Quatrième de couverture:                                                                                        

Durant les jours qui suivent la chute du mur de Berlin en 1989, Liv, jeune Québécoise venue étudier en Allemagne, est invitée chez une amie à Winterhüde, en banlieue de Hambourg. Des années plus tard, le 11 septembre 2001, sa fille Sabine contemple les tours enflammées de Manhattan depuis les quais de Jersey City. Entre ces deux dates, qu’est-il arrivé à la première, adolescente qui rêvait de changer le monde? Et quel sera l’avenir de Sabine? Trouvera-t-elle son identité dans une Amérique qui brûle de se venger? Dans l’Allemagne de son père? Dans la langue rassurante de sa mère? Chacune en son temps, mère et fille suivent un parcours initiatique où la résilience, l’apprentissage et les liens solides de l’amour se vivent au plus fort du tourbillon qu’a été l’Histoire occidentale récente.
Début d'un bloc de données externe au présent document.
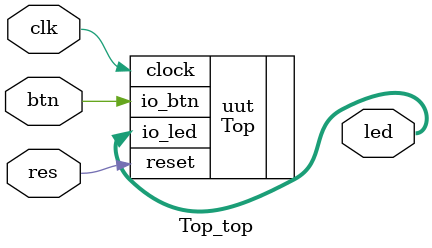
<source format=v>
/* Minimal top level for the Chisel Hello World.
  Wire reset to 0. */

module Top_top(
  input clk, 
  input res,
  input btn,
  output [7:0] led);

  Top uut(
    .clock(clk), 
    .reset(res),
    .io_btn(btn),
    .io_led(led));
endmodule

</source>
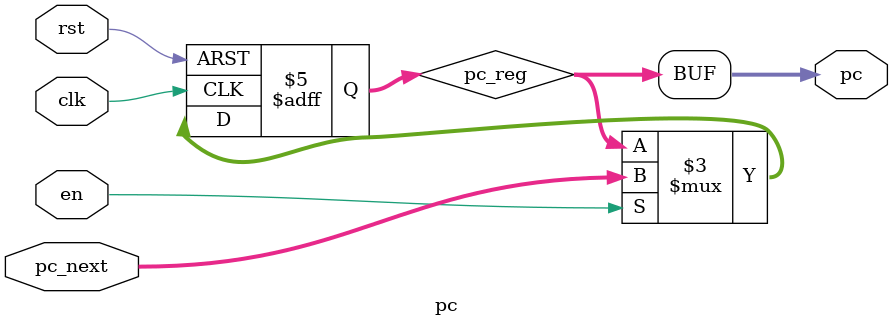
<source format=sv>
module pc
#(
   parameter XLEN = 32
)

(
   rst,
   clk,
   en,
   pc,
   pc_next
);

input  logic               rst;     // reset input
input  logic               clk;     // clock input
input  logic               en;      // enable input
output logic [XLEN-1:0]    pc;      // output bus with output value of program counter 
input  logic [XLEN-1:0]    pc_next; // input bus with next value of program counter

//=== Wire's, reg's and etc... ===
logic  [XLEN-1:0]  pc_reg;     // point counter register

//=== Assignments ===
assign pc = pc_reg;

//=== Logic section ===
always @ (posedge clk or posedge rst)
begin
   if (rst)
      pc_reg   <= 0;
   else if (en)
      pc_reg   <= pc_next;
   else
      pc_reg   <= pc_reg;
end
endmodule 
</source>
Annie Cloutier a puisé dans ses souvenirs d’adolescence afin de livrer, avec La chute du mur, un récit d’une tendre et bouleversante modestie, avec l’écriture attentive et finement maîtrisée qu’on lui connaît depuis Ce qui s’endigue.

Mon avis:

Deux vies adolescentes. Deux vies qui se cherchent comme celles des adolescents. Celle de Liv, la mère, qui vivait en Allemagne lors de la chute du mur de Berlin et de sa fille Sabine, qui a vu les tours du World Trade Center s'écrouler, puisqu'elles vivaient à Jersey City.

Je crois que ces deux évènements sont ici, deux prétextes pour écrire.
Certainement deux évènements qui ont changé le monde à leur façon mais qu'en est-il vraiment pour des adolescents qui vivaient en ce temps ? 
L'auteur nous parle de la peur qui s'installe, de la médiatisation de ces évènements, mais elle ne me convainc pas.
Les chapitres où la mère raconte son adolescence sont fort bien étoffés mais la partie où il est question de Sabine se résume à quelques dialogues assez superficiels.
Peut-être était-ce pour souligner la ressemblance, dans le fond, de ces deux adolescentes.

Tout au long de ma lecture, je me disais que ce roman ferait un bon roman pour des adolescentes.



1 commentaire:

Venise a dit...

Si je comprends bien tu as moyennement aimé. Peut-être aurais-tu préféré son premier "Ce qui s'endigue".